Copy every line of the data below without changing anything.

— start GIVEN ENTRIES —

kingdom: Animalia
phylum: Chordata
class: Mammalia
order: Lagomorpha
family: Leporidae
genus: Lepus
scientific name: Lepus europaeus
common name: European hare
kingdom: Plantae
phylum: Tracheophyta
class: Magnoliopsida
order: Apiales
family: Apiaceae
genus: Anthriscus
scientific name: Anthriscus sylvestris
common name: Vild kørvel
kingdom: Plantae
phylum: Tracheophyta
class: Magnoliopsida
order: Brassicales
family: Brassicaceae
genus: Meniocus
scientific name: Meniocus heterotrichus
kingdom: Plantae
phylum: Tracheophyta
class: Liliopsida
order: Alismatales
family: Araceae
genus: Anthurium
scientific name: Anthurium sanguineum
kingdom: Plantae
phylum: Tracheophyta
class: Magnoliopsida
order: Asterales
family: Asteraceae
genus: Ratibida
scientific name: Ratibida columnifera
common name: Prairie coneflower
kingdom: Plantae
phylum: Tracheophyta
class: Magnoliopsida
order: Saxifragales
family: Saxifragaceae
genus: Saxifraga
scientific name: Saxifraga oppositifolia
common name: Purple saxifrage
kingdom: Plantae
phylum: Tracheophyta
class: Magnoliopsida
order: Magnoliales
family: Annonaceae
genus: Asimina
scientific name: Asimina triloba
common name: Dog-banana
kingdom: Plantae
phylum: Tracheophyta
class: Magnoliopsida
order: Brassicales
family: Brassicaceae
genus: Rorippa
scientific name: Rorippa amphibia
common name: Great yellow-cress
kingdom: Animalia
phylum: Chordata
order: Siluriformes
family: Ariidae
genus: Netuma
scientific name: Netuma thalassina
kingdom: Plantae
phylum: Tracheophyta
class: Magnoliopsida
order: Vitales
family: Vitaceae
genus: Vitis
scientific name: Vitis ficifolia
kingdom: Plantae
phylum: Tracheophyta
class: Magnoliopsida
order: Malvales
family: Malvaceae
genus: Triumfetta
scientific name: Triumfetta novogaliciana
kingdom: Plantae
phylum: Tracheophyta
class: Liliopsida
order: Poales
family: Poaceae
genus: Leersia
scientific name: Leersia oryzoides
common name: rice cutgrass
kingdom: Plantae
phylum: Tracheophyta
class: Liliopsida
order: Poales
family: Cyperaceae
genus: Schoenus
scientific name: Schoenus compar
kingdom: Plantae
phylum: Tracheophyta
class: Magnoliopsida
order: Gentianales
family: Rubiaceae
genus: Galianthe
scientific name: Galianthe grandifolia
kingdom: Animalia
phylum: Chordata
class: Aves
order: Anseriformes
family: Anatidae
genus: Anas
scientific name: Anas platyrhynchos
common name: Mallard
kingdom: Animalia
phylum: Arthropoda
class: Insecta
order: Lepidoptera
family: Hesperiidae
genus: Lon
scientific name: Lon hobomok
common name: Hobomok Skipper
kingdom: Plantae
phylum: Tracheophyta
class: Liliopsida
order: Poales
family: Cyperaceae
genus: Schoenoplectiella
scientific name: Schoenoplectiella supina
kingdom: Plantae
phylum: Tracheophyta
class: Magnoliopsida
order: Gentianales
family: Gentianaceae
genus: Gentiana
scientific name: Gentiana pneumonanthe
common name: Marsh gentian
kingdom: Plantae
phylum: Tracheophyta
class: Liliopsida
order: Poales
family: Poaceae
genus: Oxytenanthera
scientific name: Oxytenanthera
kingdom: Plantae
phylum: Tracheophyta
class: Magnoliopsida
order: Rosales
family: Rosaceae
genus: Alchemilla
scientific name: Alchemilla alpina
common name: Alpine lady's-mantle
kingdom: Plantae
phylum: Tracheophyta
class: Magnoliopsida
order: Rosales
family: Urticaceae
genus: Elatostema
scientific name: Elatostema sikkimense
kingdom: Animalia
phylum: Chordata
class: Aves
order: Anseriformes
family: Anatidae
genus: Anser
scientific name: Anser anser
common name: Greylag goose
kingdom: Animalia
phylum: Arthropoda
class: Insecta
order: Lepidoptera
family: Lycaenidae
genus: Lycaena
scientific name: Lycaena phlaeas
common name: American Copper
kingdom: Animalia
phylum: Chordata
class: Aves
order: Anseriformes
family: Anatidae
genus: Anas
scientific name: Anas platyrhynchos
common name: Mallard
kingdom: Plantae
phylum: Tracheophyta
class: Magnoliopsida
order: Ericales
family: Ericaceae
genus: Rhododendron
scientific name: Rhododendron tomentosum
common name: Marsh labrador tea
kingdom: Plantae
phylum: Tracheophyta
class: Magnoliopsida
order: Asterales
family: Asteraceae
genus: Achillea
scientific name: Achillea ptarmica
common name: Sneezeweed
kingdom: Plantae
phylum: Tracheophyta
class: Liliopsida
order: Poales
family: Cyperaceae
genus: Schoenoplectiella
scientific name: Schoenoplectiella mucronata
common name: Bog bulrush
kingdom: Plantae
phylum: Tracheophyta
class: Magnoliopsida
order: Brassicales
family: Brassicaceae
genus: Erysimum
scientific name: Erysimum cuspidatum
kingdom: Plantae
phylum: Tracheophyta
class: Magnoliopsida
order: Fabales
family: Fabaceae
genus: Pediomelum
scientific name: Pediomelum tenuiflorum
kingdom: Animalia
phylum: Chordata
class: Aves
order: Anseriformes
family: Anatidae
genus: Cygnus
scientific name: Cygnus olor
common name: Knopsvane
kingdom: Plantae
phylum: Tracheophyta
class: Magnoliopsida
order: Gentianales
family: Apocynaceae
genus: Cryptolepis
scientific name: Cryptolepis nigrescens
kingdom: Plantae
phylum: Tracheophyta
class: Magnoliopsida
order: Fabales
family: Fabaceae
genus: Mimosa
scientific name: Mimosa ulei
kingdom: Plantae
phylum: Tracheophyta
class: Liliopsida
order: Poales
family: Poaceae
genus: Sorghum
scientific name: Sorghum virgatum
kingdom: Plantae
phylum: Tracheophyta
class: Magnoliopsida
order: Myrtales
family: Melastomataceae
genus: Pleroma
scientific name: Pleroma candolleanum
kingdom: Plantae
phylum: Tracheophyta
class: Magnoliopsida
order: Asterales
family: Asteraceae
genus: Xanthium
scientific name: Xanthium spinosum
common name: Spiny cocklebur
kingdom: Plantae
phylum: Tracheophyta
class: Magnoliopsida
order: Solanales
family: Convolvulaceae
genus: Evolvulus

— end GIVEN ENTRIES —

_COMPLETE ANSWER_
kingdom: Animalia
phylum: Chordata
class: Mammalia
order: Lagomorpha
family: Leporidae
genus: Lepus
scientific name: Lepus europaeus
common name: European hare
kingdom: Plantae
phylum: Tracheophyta
class: Magnoliopsida
order: Apiales
family: Apiaceae
genus: Anthriscus
scientific name: Anthriscus sylvestris
common name: Vild kørvel
kingdom: Plantae
phylum: Tracheophyta
class: Magnoliopsida
order: Brassicales
family: Brassicaceae
genus: Meniocus
scientific name: Meniocus heterotrichus
kingdom: Plantae
phylum: Tracheophyta
class: Liliopsida
order: Alismatales
family: Araceae
genus: Anthurium
scientific name: Anthurium sanguineum
kingdom: Plantae
phylum: Tracheophyta
class: Magnoliopsida
order: Asterales
family: Asteraceae
genus: Ratibida
scientific name: Ratibida columnifera
common name: Prairie coneflower
kingdom: Plantae
phylum: Tracheophyta
class: Magnoliopsida
order: Saxifragales
family: Saxifragaceae
genus: Saxifraga
scientific name: Saxifraga oppositifolia
common name: Purple saxifrage
kingdom: Plantae
phylum: Tracheophyta
class: Magnoliopsida
order: Magnoliales
family: Annonaceae
genus: Asimina
scientific name: Asimina triloba
common name: Dog-banana
kingdom: Plantae
phylum: Tracheophyta
class: Magnoliopsida
order: Brassicales
family: Brassicaceae
genus: Rorippa
scientific name: Rorippa amphibia
common name: Great yellow-cress
kingdom: Animalia
phylum: Chordata
order: Siluriformes
family: Ariidae
genus: Netuma
scientific name: Netuma thalassina
kingdom: Plantae
phylum: Tracheophyta
class: Magnoliopsida
order: Vitales
family: Vitaceae
genus: Vitis
scientific name: Vitis ficifolia
kingdom: Plantae
phylum: Tracheophyta
class: Magnoliopsida
order: Malvales
family: Malvaceae
genus: Triumfetta
scientific name: Triumfetta novogaliciana
kingdom: Plantae
phylum: Tracheophyta
class: Liliopsida
order: Poales
family: Poaceae
genus: Leersia
scientific name: Leersia oryzoides
common name: rice cutgrass
kingdom: Plantae
phylum: Tracheophyta
class: Liliopsida
order: Poales
family: Cyperaceae
genus: Schoenus
scientific name: Schoenus compar
kingdom: Plantae
phylum: Tracheophyta
class: Magnoliopsida
order: Gentianales
family: Rubiaceae
genus: Galianthe
scientific name: Galianthe grandifolia
kingdom: Animalia
phylum: Chordata
class: Aves
order: Anseriformes
family: Anatidae
genus: Anas
scientific name: Anas platyrhynchos
common name: Mallard
kingdom: Animalia
phylum: Arthropoda
class: Insecta
order: Lepidoptera
family: Hesperiidae
genus: Lon
scientific name: Lon hobomok
common name: Hobomok Skipper
kingdom: Plantae
phylum: Tracheophyta
class: Liliopsida
order: Poales
family: Cyperaceae
genus: Schoenoplectiella
scientific name: Schoenoplectiella supina
kingdom: Plantae
phylum: Tracheophyta
class: Magnoliopsida
order: Gentianales
family: Gentianaceae
genus: Gentiana
scientific name: Gentiana pneumonanthe
common name: Marsh gentian
kingdom: Plantae
phylum: Tracheophyta
class: Liliopsida
order: Poales
family: Poaceae
genus: Oxytenanthera
scientific name: Oxytenanthera
kingdom: Plantae
phylum: Tracheophyta
class: Magnoliopsida
order: Rosales
family: Rosaceae
genus: Alchemilla
scientific name: Alchemilla alpina
common name: Alpine lady's-mantle
kingdom: Plantae
phylum: Tracheophyta
class: Magnoliopsida
order: Rosales
family: Urticaceae
genus: Elatostema
scientific name: Elatostema sikkimense
kingdom: Animalia
phylum: Chordata
class: Aves
order: Anseriformes
family: Anatidae
genus: Anser
scientific name: Anser anser
common name: Greylag goose
kingdom: Animalia
phylum: Arthropoda
class: Insecta
order: Lepidoptera
family: Lycaenidae
genus: Lycaena
scientific name: Lycaena phlaeas
common name: American Copper
kingdom: Animalia
phylum: Chordata
class: Aves
order: Anseriformes
family: Anatidae
genus: Anas
scientific name: Anas platyrhynchos
common name: Mallard
kingdom: Plantae
phylum: Tracheophyta
class: Magnoliopsida
order: Ericales
family: Ericaceae
genus: Rhododendron
scientific name: Rhododendron tomentosum
common name: Marsh labrador tea
kingdom: Plantae
phylum: Tracheophyta
class: Magnoliopsida
order: Asterales
family: Asteraceae
genus: Achillea
scientific name: Achillea ptarmica
common name: Sneezeweed
kingdom: Plantae
phylum: Tracheophyta
class: Liliopsida
order: Poales
family: Cyperaceae
genus: Schoenoplectiella
scientific name: Schoenoplectiella mucronata
common name: Bog bulrush
kingdom: Plantae
phylum: Tracheophyta
class: Magnoliopsida
order: Brassicales
family: Brassicaceae
genus: Erysimum
scientific name: Erysimum cuspidatum
kingdom: Plantae
phylum: Tracheophyta
class: Magnoliopsida
order: Fabales
family: Fabaceae
genus: Pediomelum
scientific name: Pediomelum tenuiflorum
kingdom: Animalia
phylum: Chordata
class: Aves
order: Anseriformes
family: Anatidae
genus: Cygnus
scientific name: Cygnus olor
common name: Knopsvane
kingdom: Plantae
phylum: Tracheophyta
class: Magnoliopsida
order: Gentianales
family: Apocynaceae
genus: Cryptolepis
scientific name: Cryptolepis nigrescens
kingdom: Plantae
phylum: Tracheophyta
class: Magnoliopsida
order: Fabales
family: Fabaceae
genus: Mimosa
scientific name: Mimosa ulei
kingdom: Plantae
phylum: Tracheophyta
class: Liliopsida
order: Poales
family: Poaceae
genus: Sorghum
scientific name: Sorghum virgatum
kingdom: Plantae
phylum: Tracheophyta
class: Magnoliopsida
order: Myrtales
family: Melastomataceae
genus: Pleroma
scientific name: Pleroma candolleanum
kingdom: Plantae
phylum: Tracheophyta
class: Magnoliopsida
order: Asterales
family: Asteraceae
genus: Xanthium
scientific name: Xanthium spinosum
common name: Spiny cocklebur
kingdom: Plantae
phylum: Tracheophyta
class: Magnoliopsida
order: Solanales
family: Convolvulaceae
genus: Evolvulus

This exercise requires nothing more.